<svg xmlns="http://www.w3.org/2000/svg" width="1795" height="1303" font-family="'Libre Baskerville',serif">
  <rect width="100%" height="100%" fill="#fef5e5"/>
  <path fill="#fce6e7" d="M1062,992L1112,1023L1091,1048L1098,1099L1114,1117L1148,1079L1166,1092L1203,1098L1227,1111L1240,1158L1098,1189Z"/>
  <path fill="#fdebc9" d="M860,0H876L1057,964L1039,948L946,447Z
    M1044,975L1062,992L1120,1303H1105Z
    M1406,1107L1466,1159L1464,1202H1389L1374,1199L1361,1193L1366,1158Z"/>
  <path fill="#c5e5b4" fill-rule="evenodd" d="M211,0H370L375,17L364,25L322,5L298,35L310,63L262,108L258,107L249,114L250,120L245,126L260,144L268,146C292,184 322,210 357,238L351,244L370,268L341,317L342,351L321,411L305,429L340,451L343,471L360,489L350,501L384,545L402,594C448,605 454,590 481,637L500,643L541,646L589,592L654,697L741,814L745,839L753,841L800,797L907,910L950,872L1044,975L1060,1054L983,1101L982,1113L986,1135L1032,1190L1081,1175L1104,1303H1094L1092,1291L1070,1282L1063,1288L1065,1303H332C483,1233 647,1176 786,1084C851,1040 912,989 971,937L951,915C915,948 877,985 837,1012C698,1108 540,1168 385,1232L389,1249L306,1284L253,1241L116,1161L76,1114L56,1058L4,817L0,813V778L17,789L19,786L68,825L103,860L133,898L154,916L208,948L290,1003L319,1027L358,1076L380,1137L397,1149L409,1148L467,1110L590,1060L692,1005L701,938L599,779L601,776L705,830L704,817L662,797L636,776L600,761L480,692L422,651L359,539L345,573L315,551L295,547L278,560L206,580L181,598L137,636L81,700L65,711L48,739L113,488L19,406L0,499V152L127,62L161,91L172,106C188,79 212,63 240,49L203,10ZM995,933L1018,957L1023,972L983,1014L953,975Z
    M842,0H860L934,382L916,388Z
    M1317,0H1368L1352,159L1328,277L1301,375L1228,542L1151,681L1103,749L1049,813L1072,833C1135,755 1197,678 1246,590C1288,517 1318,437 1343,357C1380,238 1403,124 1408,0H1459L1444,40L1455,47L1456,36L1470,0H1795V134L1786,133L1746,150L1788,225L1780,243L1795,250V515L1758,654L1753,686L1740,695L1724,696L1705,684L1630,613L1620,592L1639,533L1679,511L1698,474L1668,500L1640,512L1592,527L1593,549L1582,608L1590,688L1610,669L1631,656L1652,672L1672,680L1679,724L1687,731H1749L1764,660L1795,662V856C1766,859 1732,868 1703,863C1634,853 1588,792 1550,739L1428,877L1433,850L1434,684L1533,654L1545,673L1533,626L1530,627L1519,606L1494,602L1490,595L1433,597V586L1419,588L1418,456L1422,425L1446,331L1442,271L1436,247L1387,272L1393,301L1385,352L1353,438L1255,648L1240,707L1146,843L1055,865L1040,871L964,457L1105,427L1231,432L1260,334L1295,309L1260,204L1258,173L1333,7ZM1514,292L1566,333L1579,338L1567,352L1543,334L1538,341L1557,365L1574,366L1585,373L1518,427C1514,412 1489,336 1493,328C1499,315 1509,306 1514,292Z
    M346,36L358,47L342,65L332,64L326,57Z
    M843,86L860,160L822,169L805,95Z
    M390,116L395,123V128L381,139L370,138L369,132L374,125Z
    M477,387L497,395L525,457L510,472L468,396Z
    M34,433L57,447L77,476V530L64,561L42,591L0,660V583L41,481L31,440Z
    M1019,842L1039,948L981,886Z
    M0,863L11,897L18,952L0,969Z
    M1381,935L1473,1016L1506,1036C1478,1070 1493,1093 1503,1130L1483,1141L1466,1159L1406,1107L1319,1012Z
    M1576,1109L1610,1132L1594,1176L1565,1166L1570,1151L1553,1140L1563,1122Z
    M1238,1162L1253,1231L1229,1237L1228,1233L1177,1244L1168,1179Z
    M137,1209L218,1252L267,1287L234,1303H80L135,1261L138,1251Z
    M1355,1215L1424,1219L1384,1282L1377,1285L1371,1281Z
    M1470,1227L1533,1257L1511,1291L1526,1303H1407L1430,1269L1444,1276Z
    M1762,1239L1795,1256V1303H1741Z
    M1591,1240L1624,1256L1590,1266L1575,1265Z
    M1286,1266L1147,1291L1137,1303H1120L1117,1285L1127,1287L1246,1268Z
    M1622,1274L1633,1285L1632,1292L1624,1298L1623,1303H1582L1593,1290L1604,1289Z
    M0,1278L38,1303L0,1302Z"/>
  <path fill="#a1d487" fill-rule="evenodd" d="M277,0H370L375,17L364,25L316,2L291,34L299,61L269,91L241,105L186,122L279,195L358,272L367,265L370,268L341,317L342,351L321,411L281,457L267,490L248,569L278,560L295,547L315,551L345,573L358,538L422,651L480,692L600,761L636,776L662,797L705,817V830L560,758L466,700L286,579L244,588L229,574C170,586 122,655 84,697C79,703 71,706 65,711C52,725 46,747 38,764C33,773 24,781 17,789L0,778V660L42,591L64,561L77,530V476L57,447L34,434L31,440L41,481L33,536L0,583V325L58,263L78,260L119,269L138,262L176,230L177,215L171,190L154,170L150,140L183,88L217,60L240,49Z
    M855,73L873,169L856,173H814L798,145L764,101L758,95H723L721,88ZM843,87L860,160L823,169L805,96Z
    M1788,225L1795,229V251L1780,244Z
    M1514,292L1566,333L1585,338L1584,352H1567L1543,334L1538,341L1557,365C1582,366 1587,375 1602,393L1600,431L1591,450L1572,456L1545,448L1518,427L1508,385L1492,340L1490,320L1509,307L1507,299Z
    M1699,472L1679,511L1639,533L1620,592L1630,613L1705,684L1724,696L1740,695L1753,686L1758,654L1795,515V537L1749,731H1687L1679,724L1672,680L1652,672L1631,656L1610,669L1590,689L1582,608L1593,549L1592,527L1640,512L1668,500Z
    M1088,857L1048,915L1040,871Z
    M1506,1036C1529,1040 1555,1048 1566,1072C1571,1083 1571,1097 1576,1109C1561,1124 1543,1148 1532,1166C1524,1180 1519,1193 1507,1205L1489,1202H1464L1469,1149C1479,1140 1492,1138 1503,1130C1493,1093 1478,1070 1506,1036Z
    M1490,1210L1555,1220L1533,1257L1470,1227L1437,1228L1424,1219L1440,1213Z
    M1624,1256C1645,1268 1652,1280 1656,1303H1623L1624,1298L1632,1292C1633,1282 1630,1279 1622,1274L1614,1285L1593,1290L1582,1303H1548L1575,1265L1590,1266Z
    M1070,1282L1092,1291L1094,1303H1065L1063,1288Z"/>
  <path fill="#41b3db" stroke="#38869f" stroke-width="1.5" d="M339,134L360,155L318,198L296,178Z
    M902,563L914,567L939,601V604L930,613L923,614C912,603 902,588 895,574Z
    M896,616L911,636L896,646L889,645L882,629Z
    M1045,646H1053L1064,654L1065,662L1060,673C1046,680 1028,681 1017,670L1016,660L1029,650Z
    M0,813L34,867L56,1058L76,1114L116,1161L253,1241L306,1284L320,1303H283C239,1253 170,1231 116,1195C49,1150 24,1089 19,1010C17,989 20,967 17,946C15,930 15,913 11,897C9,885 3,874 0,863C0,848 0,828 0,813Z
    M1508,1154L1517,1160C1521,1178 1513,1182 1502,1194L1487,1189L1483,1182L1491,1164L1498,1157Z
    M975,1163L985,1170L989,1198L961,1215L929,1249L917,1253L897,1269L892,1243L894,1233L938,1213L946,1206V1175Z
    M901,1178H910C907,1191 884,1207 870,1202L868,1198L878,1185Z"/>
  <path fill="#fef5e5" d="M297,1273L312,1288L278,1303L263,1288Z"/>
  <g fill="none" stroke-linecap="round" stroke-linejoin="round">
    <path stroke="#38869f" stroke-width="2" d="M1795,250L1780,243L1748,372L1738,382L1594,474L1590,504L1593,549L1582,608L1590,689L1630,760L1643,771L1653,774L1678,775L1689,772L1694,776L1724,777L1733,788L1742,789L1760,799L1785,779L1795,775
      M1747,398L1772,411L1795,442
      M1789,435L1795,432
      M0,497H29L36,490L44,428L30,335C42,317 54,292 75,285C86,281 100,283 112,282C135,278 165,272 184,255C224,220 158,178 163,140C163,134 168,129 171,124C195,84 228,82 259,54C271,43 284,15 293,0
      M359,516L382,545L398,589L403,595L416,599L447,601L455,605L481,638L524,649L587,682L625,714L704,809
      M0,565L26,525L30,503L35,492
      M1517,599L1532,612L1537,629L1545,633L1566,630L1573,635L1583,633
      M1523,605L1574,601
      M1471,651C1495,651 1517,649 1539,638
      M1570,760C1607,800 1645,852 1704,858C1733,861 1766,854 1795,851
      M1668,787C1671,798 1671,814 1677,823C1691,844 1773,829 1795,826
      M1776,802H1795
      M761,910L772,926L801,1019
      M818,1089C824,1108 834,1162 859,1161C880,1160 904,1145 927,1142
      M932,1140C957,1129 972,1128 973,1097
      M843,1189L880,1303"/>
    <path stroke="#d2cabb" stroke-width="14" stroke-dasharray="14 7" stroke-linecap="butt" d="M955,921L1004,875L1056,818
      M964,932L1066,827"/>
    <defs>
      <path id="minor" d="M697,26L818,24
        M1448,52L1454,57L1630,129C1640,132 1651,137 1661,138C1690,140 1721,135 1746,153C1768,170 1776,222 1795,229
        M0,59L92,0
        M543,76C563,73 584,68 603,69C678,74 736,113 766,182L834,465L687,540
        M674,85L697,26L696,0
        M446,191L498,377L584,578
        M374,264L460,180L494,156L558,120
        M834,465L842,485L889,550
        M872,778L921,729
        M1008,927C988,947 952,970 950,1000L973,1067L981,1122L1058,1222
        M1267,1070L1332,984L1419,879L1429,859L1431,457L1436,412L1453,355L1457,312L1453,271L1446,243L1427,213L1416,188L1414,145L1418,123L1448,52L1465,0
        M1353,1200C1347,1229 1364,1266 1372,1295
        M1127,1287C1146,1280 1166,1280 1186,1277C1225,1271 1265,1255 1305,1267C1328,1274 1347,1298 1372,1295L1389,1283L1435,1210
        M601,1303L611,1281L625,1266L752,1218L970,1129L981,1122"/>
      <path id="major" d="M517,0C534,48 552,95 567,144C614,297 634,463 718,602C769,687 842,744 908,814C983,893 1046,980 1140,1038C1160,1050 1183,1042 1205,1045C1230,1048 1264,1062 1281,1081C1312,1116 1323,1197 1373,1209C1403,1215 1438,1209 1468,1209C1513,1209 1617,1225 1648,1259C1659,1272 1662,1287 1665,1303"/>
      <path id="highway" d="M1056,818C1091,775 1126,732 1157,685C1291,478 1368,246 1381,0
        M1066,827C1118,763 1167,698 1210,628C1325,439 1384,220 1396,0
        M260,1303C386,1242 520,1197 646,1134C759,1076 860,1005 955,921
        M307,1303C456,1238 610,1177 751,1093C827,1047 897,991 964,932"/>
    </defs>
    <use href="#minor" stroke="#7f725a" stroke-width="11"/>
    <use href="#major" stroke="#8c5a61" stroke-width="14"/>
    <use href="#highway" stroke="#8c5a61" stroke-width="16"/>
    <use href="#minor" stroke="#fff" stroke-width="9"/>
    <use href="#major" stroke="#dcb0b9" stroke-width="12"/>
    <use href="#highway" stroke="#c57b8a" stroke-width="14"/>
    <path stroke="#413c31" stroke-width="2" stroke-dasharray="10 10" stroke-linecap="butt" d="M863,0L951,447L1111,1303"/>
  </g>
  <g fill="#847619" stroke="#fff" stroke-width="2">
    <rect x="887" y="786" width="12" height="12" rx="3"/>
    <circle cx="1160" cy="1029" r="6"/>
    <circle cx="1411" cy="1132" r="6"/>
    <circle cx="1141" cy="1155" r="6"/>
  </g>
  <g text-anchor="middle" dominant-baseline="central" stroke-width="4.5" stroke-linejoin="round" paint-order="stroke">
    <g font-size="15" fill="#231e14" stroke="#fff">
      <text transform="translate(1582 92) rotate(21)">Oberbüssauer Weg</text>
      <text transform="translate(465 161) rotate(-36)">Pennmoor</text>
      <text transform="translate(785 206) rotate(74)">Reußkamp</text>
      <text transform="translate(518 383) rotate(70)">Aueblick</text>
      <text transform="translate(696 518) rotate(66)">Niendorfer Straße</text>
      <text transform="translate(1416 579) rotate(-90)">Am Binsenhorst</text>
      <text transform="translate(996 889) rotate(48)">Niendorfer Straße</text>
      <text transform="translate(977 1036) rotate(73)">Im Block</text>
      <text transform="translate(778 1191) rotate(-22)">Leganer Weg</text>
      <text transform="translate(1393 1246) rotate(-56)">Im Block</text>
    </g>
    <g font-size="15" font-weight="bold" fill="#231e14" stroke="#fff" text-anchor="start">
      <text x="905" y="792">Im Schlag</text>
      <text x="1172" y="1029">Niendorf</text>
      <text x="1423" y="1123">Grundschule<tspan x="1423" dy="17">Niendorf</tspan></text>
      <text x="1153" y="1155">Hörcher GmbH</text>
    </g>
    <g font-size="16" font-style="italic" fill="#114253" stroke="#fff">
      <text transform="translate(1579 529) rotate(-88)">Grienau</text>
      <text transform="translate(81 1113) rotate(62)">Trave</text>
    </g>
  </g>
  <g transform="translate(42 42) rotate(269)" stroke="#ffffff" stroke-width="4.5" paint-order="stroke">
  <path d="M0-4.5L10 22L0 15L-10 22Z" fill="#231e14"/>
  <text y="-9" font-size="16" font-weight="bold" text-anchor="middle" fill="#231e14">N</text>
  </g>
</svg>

__________

=== About this task ===
Your answer should be each line of the data that contains the word "middle", copied as it stands.

=== Exercise output ===
  <g text-anchor="middle" dominant-baseline="central" stroke-width="4.5" stroke-linejoin="round" paint-order="stroke">
  <text y="-9" font-size="16" font-weight="bold" text-anchor="middle" fill="#231e14">N</text>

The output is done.